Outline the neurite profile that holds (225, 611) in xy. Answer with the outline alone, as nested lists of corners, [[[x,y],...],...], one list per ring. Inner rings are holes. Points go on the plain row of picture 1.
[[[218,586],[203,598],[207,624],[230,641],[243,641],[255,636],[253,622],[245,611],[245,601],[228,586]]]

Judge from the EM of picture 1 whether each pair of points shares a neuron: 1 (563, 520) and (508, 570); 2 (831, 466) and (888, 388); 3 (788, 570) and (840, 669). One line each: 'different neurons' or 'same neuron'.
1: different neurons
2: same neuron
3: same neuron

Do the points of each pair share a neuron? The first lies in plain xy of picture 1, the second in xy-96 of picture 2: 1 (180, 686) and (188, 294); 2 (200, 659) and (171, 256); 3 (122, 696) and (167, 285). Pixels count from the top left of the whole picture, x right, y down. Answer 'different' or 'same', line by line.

^^^^

## YOUR ASSIGNMENT:
Reproduce, word for word, every line starting at the line that contains "Judge from the" and ending with the final line of the entries.

## TASK RESPONSE:
Judge from the EM of picture 1 whether each pair of points shares a neuron: 1 (563, 520) and (508, 570); 2 (831, 466) and (888, 388); 3 (788, 570) and (840, 669). One line each: 'different neurons' or 'same neuron'.
1: different neurons
2: same neuron
3: same neuron

Do the points of each pair share a neuron? The first lies in plain xy of picture 1, the second in xy-96 of picture 2: 1 (180, 686) and (188, 294); 2 (200, 659) and (171, 256); 3 (122, 696) and (167, 285). Pixels count from the top left of the whole picture, x right, y down. Answer 'different' or 'same', line by line.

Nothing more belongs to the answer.